→ **Prompt**: All lines from the one with "ario como por" to the end of the data: return those exactly, and only those.

[Stored data]
[Start of section]

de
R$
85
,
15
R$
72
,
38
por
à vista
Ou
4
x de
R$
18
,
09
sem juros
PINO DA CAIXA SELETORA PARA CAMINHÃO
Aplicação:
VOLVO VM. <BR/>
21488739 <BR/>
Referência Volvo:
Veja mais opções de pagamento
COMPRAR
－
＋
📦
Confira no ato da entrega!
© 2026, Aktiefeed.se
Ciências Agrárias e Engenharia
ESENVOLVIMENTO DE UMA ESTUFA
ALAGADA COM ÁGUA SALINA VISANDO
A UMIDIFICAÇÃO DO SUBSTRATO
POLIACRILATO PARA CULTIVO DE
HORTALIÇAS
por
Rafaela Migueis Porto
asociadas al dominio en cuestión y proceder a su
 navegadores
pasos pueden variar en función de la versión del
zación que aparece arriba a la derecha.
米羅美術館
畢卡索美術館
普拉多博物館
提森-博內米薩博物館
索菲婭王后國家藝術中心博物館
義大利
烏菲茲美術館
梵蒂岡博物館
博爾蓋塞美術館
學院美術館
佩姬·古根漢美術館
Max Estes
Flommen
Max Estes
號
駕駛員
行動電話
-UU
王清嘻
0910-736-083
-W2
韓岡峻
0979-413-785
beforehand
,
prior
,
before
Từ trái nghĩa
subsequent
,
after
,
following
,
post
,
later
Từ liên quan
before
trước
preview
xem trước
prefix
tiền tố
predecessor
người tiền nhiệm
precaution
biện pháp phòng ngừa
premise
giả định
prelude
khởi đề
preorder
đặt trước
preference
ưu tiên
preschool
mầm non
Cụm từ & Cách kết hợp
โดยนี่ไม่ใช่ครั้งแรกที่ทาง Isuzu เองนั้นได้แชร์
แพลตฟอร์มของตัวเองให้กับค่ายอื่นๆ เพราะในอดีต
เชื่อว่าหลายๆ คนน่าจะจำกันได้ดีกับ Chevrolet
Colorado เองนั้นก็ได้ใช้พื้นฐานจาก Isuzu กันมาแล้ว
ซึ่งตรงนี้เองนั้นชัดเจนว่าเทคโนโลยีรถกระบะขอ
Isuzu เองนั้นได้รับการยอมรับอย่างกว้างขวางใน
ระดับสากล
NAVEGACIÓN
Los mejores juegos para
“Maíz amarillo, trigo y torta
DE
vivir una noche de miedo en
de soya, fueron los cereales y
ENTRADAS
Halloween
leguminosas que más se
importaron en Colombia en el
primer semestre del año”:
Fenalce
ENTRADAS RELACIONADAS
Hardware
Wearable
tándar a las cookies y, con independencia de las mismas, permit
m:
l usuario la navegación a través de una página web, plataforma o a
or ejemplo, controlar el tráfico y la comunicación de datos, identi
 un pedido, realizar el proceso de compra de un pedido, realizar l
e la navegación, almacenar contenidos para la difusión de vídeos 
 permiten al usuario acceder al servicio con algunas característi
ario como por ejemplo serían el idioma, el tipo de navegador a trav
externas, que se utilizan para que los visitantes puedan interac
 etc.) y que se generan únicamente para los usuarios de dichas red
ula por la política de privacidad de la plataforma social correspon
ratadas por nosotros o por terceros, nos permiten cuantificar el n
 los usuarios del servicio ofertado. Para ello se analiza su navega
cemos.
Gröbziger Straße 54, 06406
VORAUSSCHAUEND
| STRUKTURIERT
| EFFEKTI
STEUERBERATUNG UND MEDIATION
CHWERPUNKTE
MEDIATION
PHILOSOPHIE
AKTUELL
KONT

[End of section]

→ **Solution**:
ario como por ejemplo serían el idioma, el tipo de navegador a trav
externas, que se utilizan para que los visitantes puedan interac
 etc.) y que se generan únicamente para los usuarios de dichas red
ula por la política de privacidad de la plataforma social correspon
ratadas por nosotros o por terceros, nos permiten cuantificar el n
 los usuarios del servicio ofertado. Para ello se analiza su navega
cemos.
Gröbziger Straße 54, 06406
VORAUSSCHAUEND
| STRUKTURIERT
| EFFEKTI
STEUERBERATUNG UND MEDIATION
CHWERPUNKTE
MEDIATION
PHILOSOPHIE
AKTUELL
KONT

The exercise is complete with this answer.